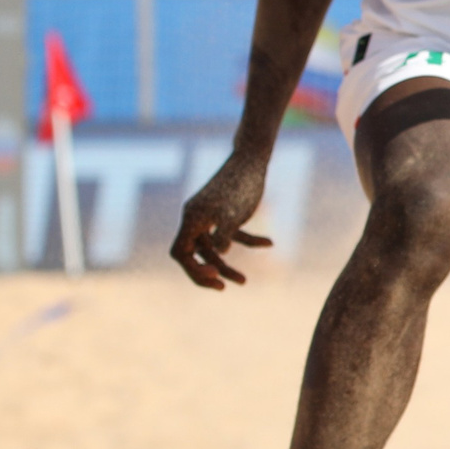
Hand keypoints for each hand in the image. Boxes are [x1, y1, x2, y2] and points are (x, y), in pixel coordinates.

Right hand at [169, 153, 271, 288]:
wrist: (252, 161)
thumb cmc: (242, 185)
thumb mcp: (235, 211)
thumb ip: (225, 232)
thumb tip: (220, 253)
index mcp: (192, 218)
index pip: (180, 252)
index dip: (191, 269)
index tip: (212, 277)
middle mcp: (197, 219)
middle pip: (195, 255)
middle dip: (207, 273)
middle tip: (223, 287)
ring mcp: (211, 217)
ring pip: (214, 249)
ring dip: (227, 266)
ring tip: (244, 281)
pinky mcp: (227, 214)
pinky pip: (233, 235)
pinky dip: (249, 241)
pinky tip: (269, 242)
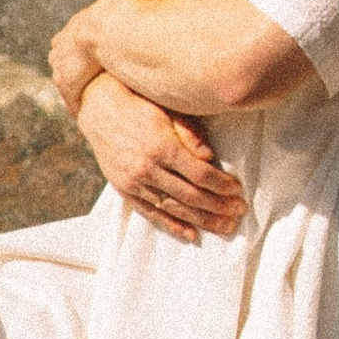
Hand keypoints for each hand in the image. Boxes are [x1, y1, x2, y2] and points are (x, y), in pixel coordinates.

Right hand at [69, 70, 243, 241]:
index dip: (222, 185)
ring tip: (224, 228)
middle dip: (218, 207)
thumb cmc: (141, 104)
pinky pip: (151, 213)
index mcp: (162, 146)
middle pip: (190, 195)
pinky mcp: (125, 190)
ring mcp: (134, 182)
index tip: (238, 191)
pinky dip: (173, 225)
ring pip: (174, 208)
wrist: (99, 107)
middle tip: (238, 212)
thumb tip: (209, 157)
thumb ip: (190, 133)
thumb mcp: (169, 109)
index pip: (200, 174)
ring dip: (202, 221)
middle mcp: (147, 168)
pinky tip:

WORK ITEM |
Print out the entries once more, unchanged. No pictures.

REPLY |
Hand keypoints for each hand in the image. Boxes are [x1, y1, x2, y2] and points are (x, y), in pixel coordinates.

Right hand at [169, 153, 271, 288]:
wrist: (252, 161)
thumb cmc: (242, 185)
thumb mcp: (235, 211)
thumb ip: (225, 232)
thumb tip: (220, 253)
index mcp: (192, 218)
index pip: (180, 252)
index dip: (191, 269)
index tip: (212, 277)
middle mcp: (197, 219)
middle pip: (195, 255)
middle dip: (207, 273)
middle tip: (223, 287)
ring mcp: (211, 217)
ring pip: (214, 249)
ring dip: (227, 266)
ring tip: (244, 281)
pinky mcp: (227, 214)
pinky pip: (233, 235)
pinky dip: (249, 241)
pinky tip: (269, 242)
Hand keypoints for each hand in the image. Boxes are [x1, y1, x2, y2] and points are (x, y), in pixel coordinates.

Right hand at [69, 70, 243, 241]:
index dip: (222, 185)
ring tip: (224, 228)
middle dip: (218, 207)
thumb cmc: (141, 104)
pinky pip: (151, 213)
index mcp: (162, 146)
middle pip: (190, 195)
pinky mcp: (125, 190)
ring mcp: (134, 182)
index tip: (238, 191)
pinky dip: (173, 225)
ring pip: (174, 208)
wrist: (99, 107)
middle tip: (238, 212)
thumb tip: (209, 157)
thumb ip: (190, 133)
thumb mcp: (169, 109)
index pip: (200, 174)
ring dip: (202, 221)
middle mcp: (147, 168)
pinky tip:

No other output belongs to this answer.